▸ **YOUR OBJECTIVE**: All that is needed is the run of lines from the top of the entries to the line with "2. Rapid growing", that line included, repeated exactly and free of pictures.

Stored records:
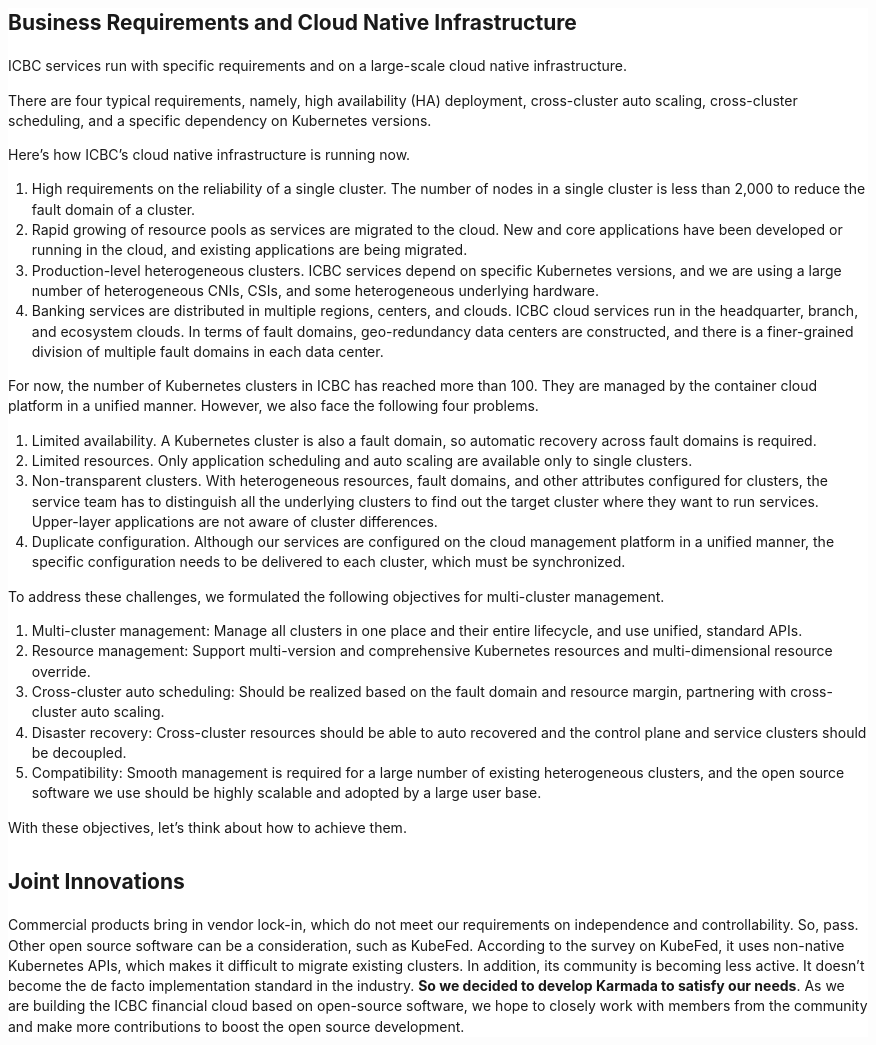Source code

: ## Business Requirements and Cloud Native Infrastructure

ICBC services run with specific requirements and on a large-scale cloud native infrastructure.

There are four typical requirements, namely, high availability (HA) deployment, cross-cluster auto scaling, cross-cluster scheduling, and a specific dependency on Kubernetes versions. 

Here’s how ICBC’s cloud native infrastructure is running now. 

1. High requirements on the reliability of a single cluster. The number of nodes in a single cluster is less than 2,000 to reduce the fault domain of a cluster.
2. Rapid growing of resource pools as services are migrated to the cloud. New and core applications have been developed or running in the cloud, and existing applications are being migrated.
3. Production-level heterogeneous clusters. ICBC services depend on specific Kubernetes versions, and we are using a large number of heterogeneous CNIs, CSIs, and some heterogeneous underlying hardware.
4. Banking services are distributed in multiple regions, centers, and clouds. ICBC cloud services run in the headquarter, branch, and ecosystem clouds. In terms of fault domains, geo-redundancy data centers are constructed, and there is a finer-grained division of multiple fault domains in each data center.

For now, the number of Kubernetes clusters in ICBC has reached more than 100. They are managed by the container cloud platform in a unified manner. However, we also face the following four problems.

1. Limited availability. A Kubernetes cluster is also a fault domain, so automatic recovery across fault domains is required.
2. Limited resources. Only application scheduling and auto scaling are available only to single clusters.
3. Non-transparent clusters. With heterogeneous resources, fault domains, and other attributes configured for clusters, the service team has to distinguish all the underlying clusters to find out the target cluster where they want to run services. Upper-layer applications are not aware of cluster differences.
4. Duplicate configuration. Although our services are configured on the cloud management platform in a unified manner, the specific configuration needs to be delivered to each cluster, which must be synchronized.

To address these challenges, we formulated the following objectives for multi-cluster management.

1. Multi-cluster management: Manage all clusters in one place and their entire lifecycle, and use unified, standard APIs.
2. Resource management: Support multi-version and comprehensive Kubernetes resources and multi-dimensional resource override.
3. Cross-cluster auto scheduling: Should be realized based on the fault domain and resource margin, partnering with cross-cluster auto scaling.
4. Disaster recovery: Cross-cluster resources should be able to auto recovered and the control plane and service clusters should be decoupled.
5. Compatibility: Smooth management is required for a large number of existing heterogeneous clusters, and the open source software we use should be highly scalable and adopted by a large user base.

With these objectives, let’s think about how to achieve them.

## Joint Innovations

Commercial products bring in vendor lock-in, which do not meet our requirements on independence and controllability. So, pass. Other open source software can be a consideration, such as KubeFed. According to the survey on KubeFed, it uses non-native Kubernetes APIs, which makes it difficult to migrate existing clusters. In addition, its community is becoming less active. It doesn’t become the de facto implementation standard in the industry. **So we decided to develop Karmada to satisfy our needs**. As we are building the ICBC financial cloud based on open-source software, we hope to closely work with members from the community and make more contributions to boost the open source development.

▸ **EXERCISE SOLUTION**:
Source code

: ## Business Requirements and Cloud Native Infrastructure

ICBC services run with specific requirements and on a large-scale cloud native infrastructure.

There are four typical requirements, namely, high availability (HA) deployment, cross-cluster auto scaling, cross-cluster scheduling, and a specific dependency on Kubernetes versions. 

Here’s how ICBC’s cloud native infrastructure is running now. 

1. High requirements on the reliability of a single cluster. The number of nodes in a single cluster is less than 2,000 to reduce the fault domain of a cluster.
2. Rapid growing of resource pools as services are migrated to the cloud. New and core applications have been developed or running in the cloud, and existing applications are being migrated.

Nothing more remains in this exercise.